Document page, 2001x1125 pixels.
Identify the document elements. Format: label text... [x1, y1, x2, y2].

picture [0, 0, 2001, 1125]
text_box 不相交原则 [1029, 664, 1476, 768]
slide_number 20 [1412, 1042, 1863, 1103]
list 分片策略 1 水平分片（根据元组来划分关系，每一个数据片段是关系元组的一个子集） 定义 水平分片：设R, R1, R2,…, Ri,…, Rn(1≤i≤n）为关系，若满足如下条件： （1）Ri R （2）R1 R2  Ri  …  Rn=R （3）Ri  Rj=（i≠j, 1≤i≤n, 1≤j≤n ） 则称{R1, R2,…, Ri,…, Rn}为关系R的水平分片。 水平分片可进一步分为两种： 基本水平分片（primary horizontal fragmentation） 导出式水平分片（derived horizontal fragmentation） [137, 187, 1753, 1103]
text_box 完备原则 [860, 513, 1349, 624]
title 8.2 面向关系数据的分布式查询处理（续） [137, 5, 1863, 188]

-=-=-

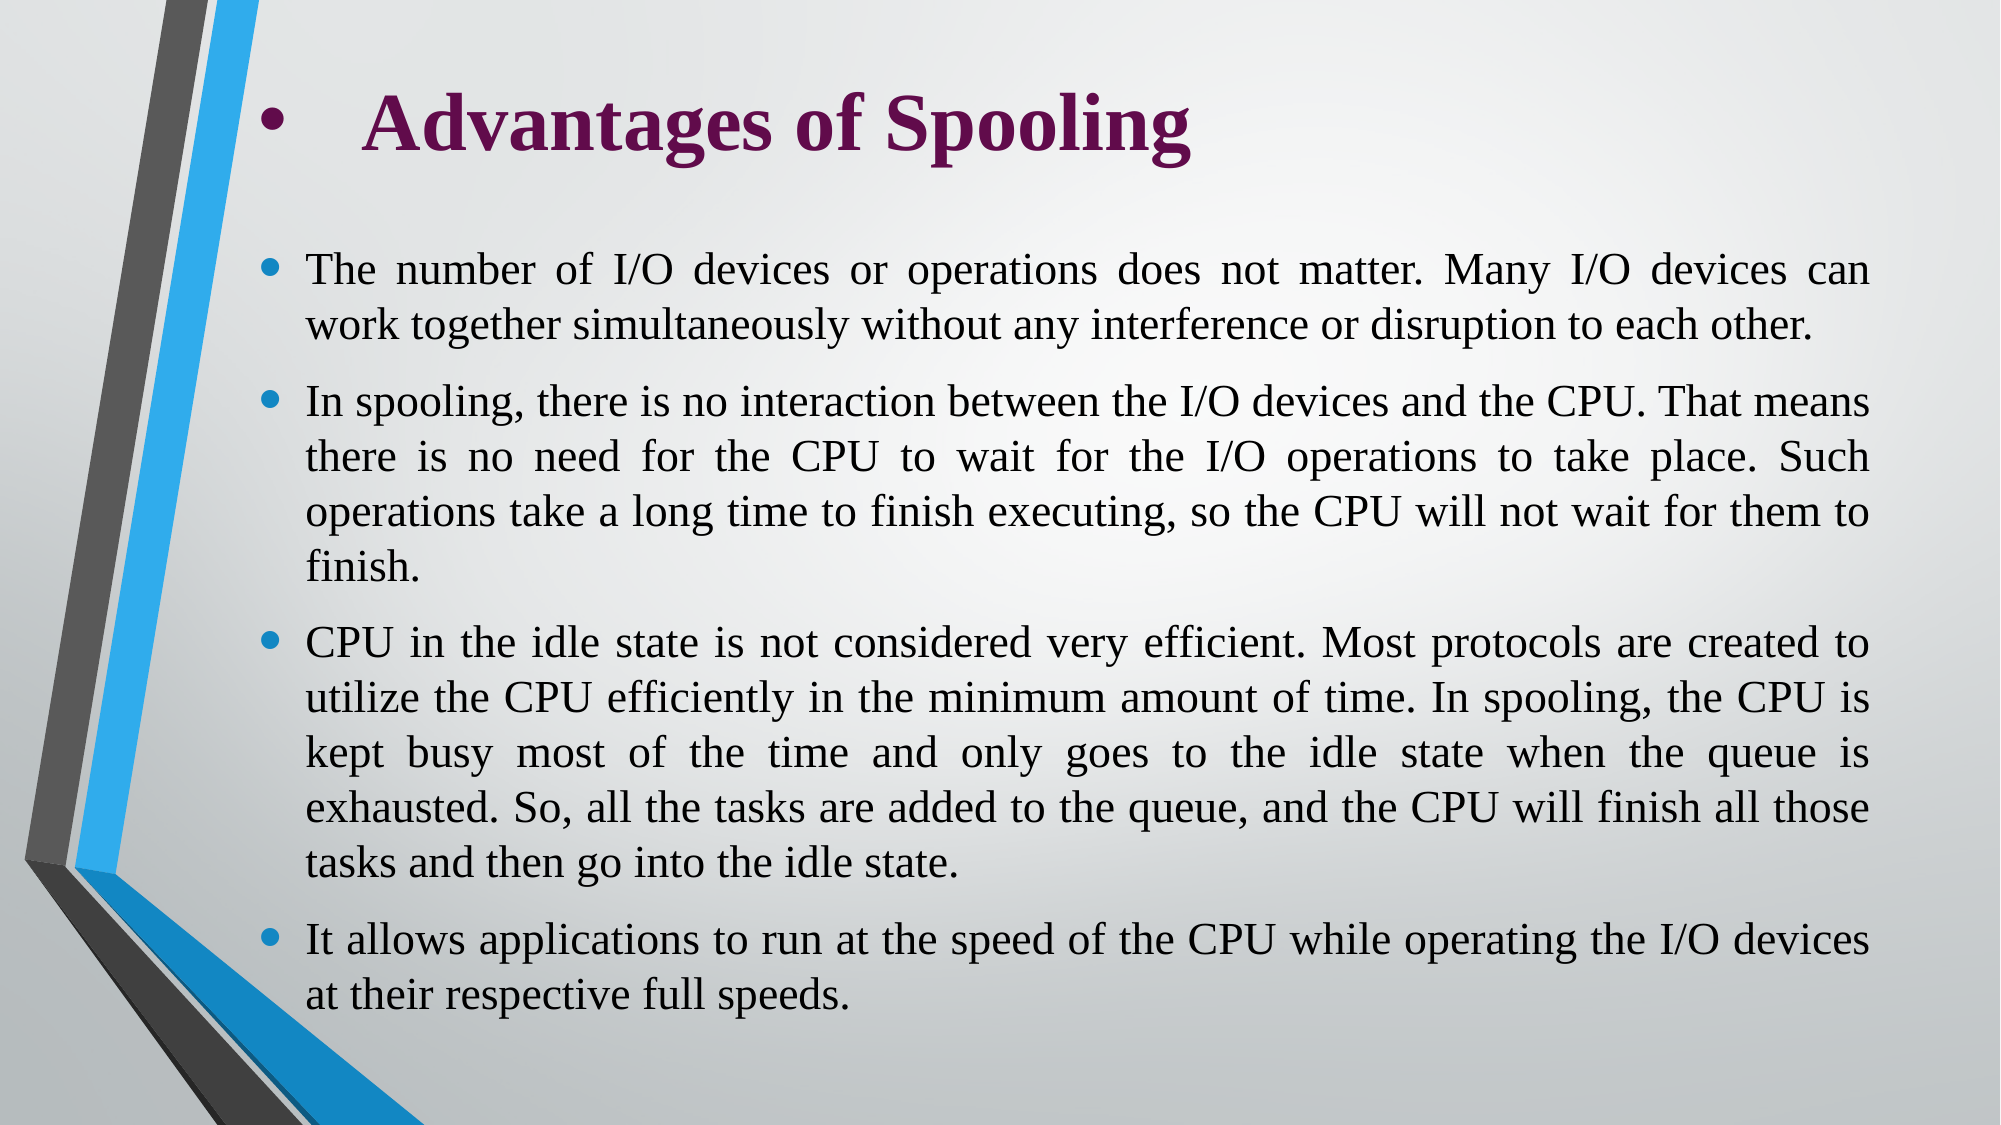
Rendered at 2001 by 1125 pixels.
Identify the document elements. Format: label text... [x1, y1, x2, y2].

-=-=-

Take every line from the data that contains the word "pixels".

Document page, 2001x1125 pixels.
Rendered at 2001 by 1125 pixels.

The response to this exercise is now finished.